Biasanya kami mengamankan perjalanan dengan membeli tiket pulang-pergi. Namun, terkadang suami terpaksa membeli tiket tanpa tempat duduk. Hal ini dilakukan agar bisa segera sampai ke rumah karena keesokan harinya sudah ditunggu oleh pekerjaan.
Ada kalanya kami mendapati kursi kosong sehingga bisa dimanfaatkan. Namun tidak jarang kami harus berdiri karena memang gerbong sudah penuh. Saya pikir bungsu saya akan rewel dengan kondisi ini. Ternyata sebaliknya. Ia senang berada di bagian bordes kereta. Bordes adalah area kecil yang terletak di antara dua gerbong kereta.

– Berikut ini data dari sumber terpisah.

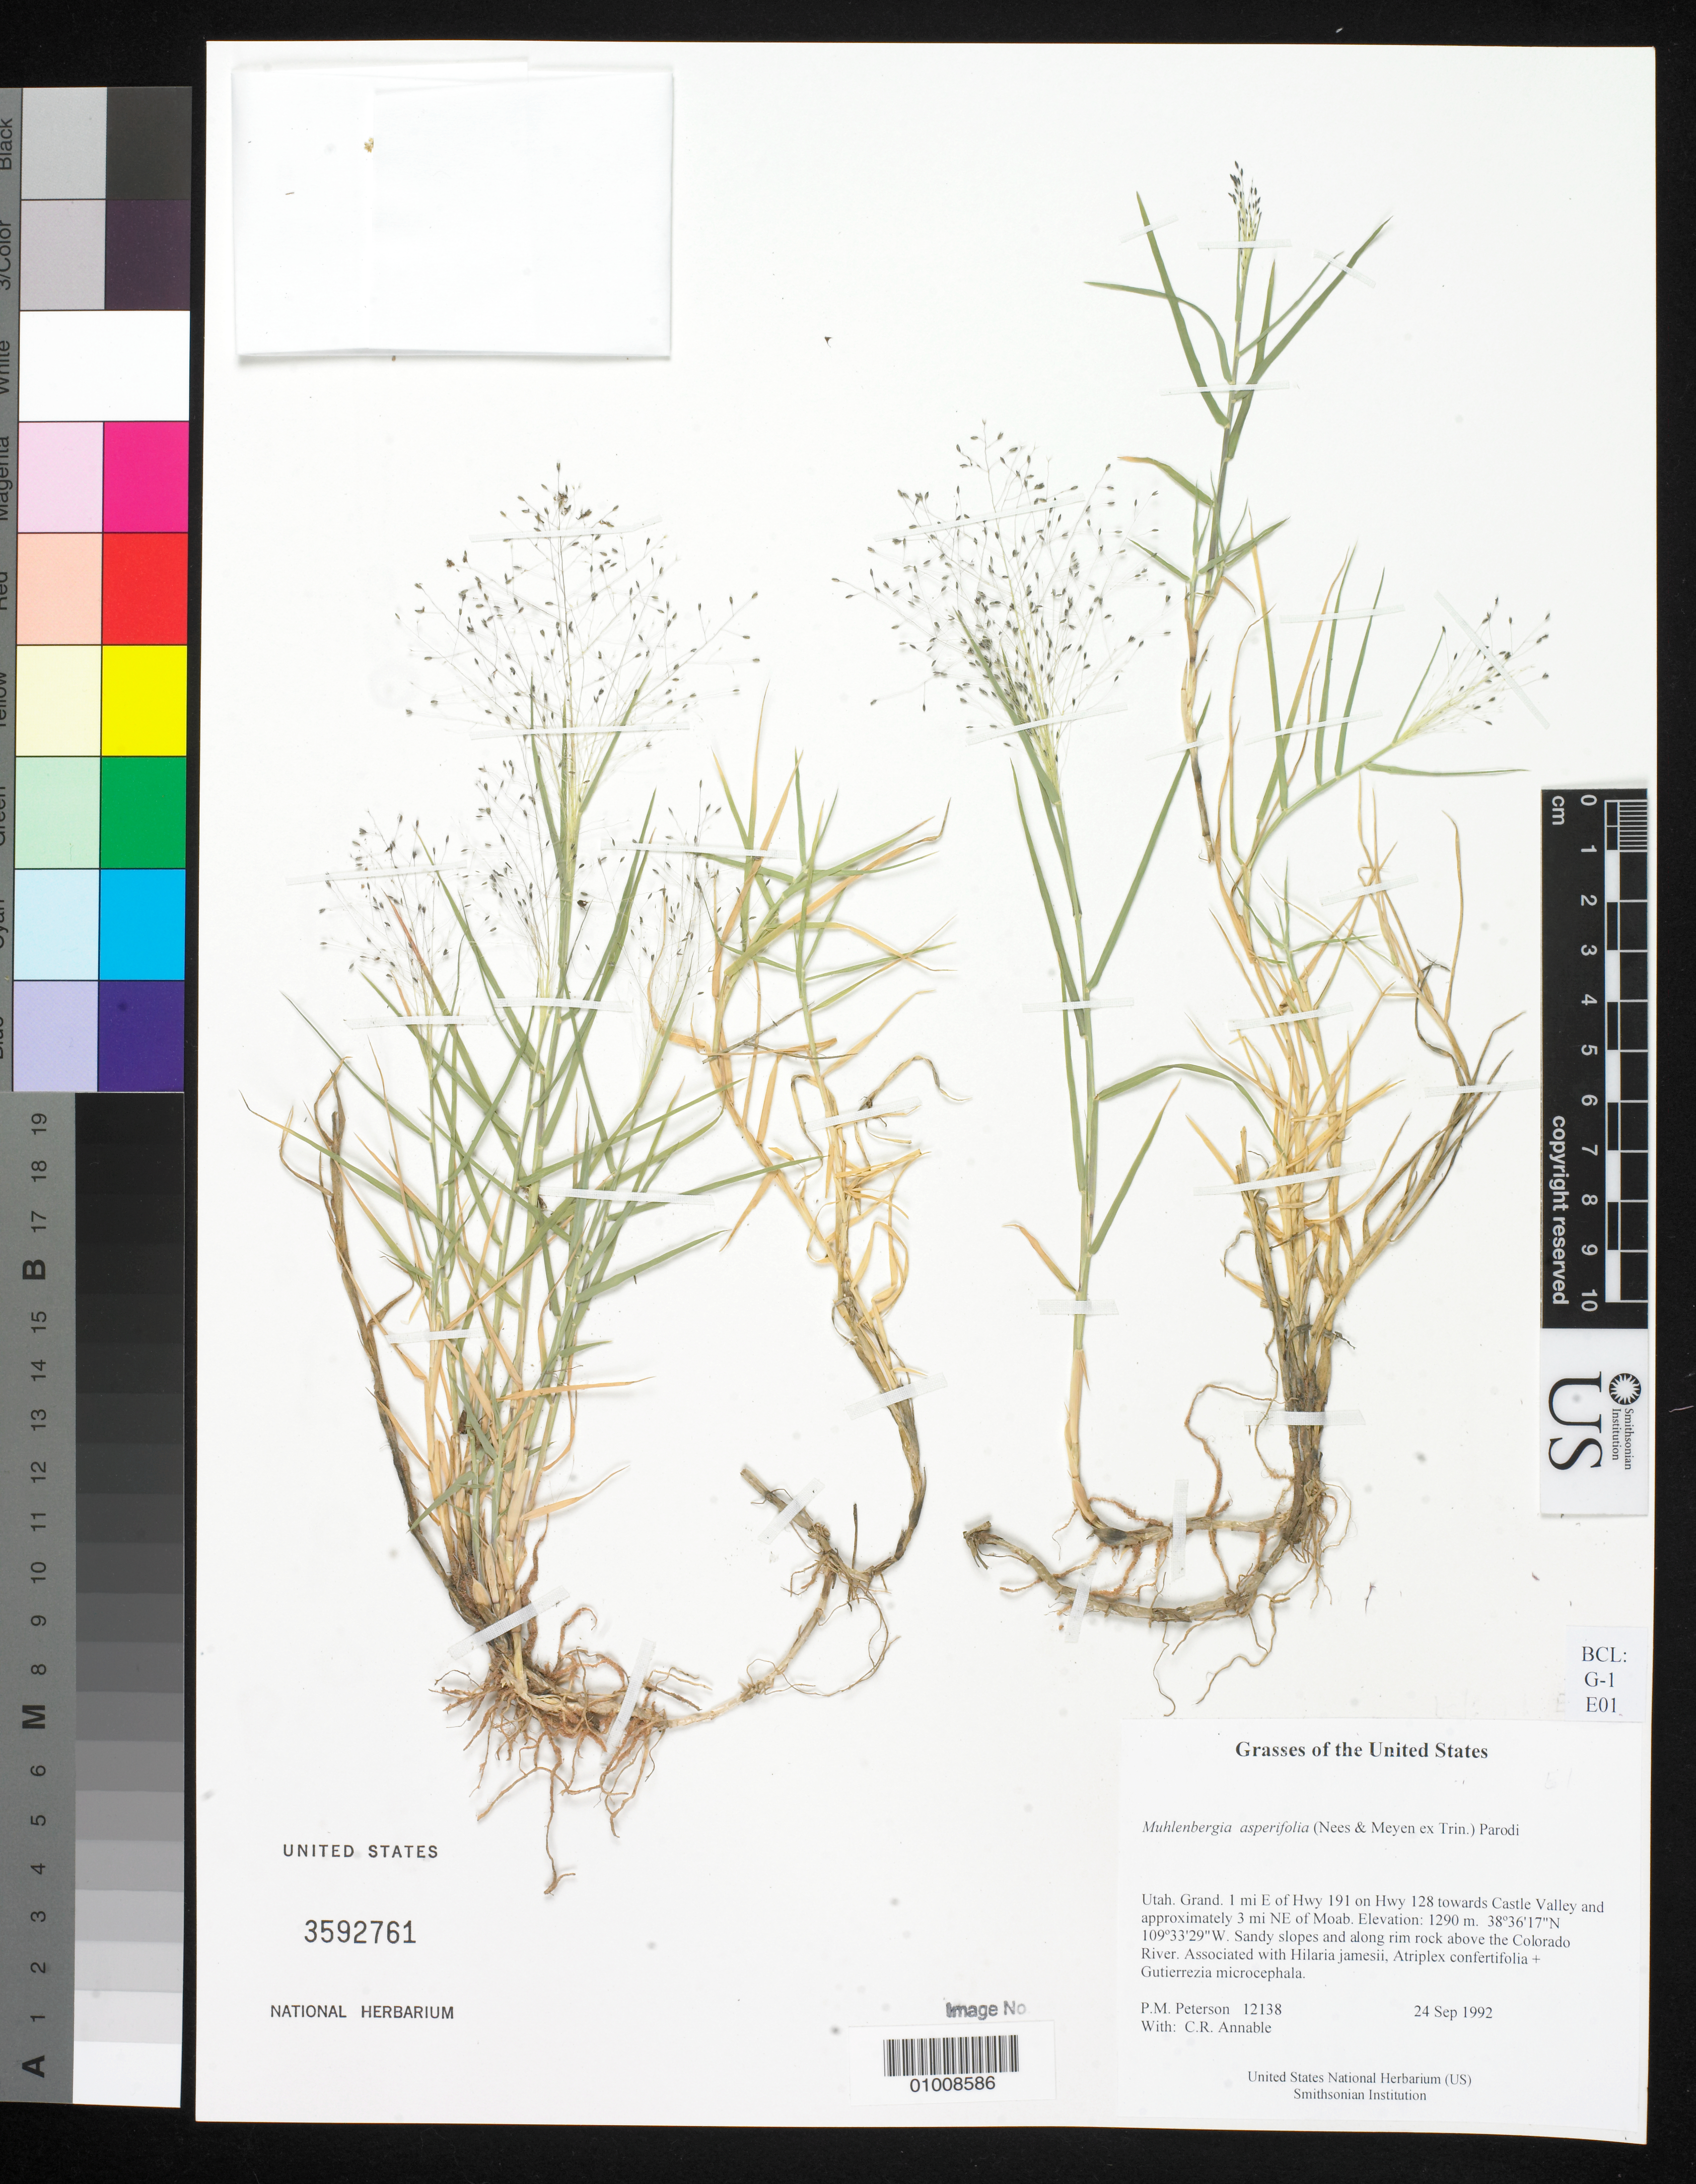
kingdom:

Selain dijadikan tempat keluar masuknya penumpang, area ini juga menjadi jalur penghubung bagi penumpang yang ingin berpindah dari satu gerbong ke gerbong lainnya.
Di bordes ini, si bungsu yang masih berusia sepuluh tahun senang melihat-lihat keluar melalui jendela. Kadang melongok ke sambungan gerbong yang selalu bergerak. Mencari-cari dari mana arah sumber bunyi kereta. Bermain tebak-tebakan dengan ayahnya. Tertawa riang karena bisa mengalahkan sang ayah. Dunia serasa milik mereka berdua.
Pernah kami bertemu dengan seorang bapak yang tampak nyaman sekali duduk di bordes. Ternyata dia membawa dingklik kayu semacam kursi kecil untuk duduk. Saya membatin, kok bisa-bisanya sampai membawa dingklik. Sungguh, persiapannya sangat matang.
Â
Patah HatiÂ
Covid-19 membuat saya patah hati. Saya kehilangan belahan jiwa. Suami saya menjadi salah satu diantara ribuan korban. But, life must go on. Sebagai single parent, saya harus menuntaskan apa yang telah menjadi cita-cita kami berdua. Mungkin ini terkesan klise. Kami tidak punya cukup harta untuk diwariskan namun kami berdua sepakat memberikan pendidikan yang terbaik bagi anak-anak.
Apa hubungan pendidikan dengan KAI? KAI memudahkan langkah saya. Setiap bulan saya harus mengunjungi putra-putri kami yang di pondok. Si bungsu mengikuti jejak kakaknya mondok di Malang. Saya lanjutkan ritual mengunjungi mereka dengan KAI. Bedanya, tanpa suami di sisi saya.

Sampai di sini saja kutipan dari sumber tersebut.